- [PAGE EXTRACT]
/---

Fujifilm X-Pro1 at a glance:

  • 16.3-million pixel X-Trans CMOS sensor
  • New colour
  • filter array
  • No low-pass filter
  • ISO 100-25,600
  • Built-in hotshoe
  • Hybrid viewfinder
  • Street price £1,429 (body only)

Ever since the Fujifilm X100 was announced in September 2010, many people suspected that it would form the basis for a potential Fujifilm compact system camera. After all, it made sense: the X100 uses an APS-C-sized imaging sensor, and it should theoretically be possible to remove its fixed lens and replace it with a lens mount. Such speculation was vindicated when Fuji announced the X-Pro1 in January this year.

Like the X100, the X-Pro1 retains the company’s excellent hybrid digital and electronic viewfinder. However, although the X-Pro1 has clearly evolved from the X100, there are many differences, the most obvious being the new Fujifilm X lens mount as the X100 had a fixed 23mm f/2 lens.

Another difference is the resolution of the APS-C-sized sensors used in each camera. The X100 has a 12.3-million-pixel sensor, while the X-Pro1 is equipped with a 16.3-million-pixel version. This X-Pro1 sensor also has a new colour filter array that helps to improve colour and reduce moiré patterning.

With the X100 being very highly regarded by photography enthusiasts, I was eager to see how the X-Pro1 compared. Can it compete with other APS-C-format compact system cameras already on the market, or even Leica’s M9 digital rangefinder camera and system?


At the heart of the Fujifilm X-Pro1 is its APS-C-sized, 16.3-million-pixel X-Trans CMOS sensor. However, it is the sensor’s new colour filter array and lack of a low-pass filter that are the most interesting aspects of its specification.

\---

- [REQUIREMENT 1]
Answer the following from the Fujifilm X-Pro1 review, one line each:
(a) In which month and year was the Fujifilm X100 announced?
(b) What lens did the X100 have in place of a lens mount?
(c) What is the pixel count of the X100's sensor?
- [REQUIREMENT 2] Reproduce the passage of the Fujifilm X-Pro1 review from "Ever since the" up to and including "January this year.".

- [EXTRACTED ENTRIES]
/---

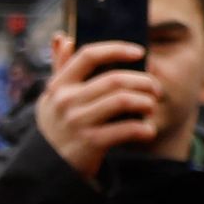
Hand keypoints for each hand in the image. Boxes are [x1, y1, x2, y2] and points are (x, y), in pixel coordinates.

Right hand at [35, 37, 159, 181]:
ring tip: (150, 107)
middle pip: (115, 80)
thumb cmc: (56, 126)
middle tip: (155, 89)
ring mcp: (77, 122)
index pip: (89, 55)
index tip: (139, 52)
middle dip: (144, 82)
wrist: (48, 166)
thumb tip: (63, 37)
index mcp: (58, 86)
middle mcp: (66, 102)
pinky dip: (144, 128)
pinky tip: (146, 130)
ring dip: (146, 102)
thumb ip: (60, 68)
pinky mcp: (91, 143)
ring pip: (124, 100)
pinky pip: (128, 129)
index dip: (117, 49)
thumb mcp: (52, 97)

\---

- [EXERCISE OUTPUT 1]
(a) September 2010
(b) A fixed 23mm f/2 lens
(c) 12.3 million pixels

- [EXERCISE OUTPUT 2]
Ever since the Fujifilm X100 was announced in September 2010, many people suspected that it would form the basis for a potential Fujifilm compact system camera. After all, it made sense: the X100 uses an APS-C-sized imaging sensor, and it should theoretically be possible to remove its fixed lens and replace it with a lens mount. Such speculation was vindicated when Fuji announced the X-Pro1 in January this year.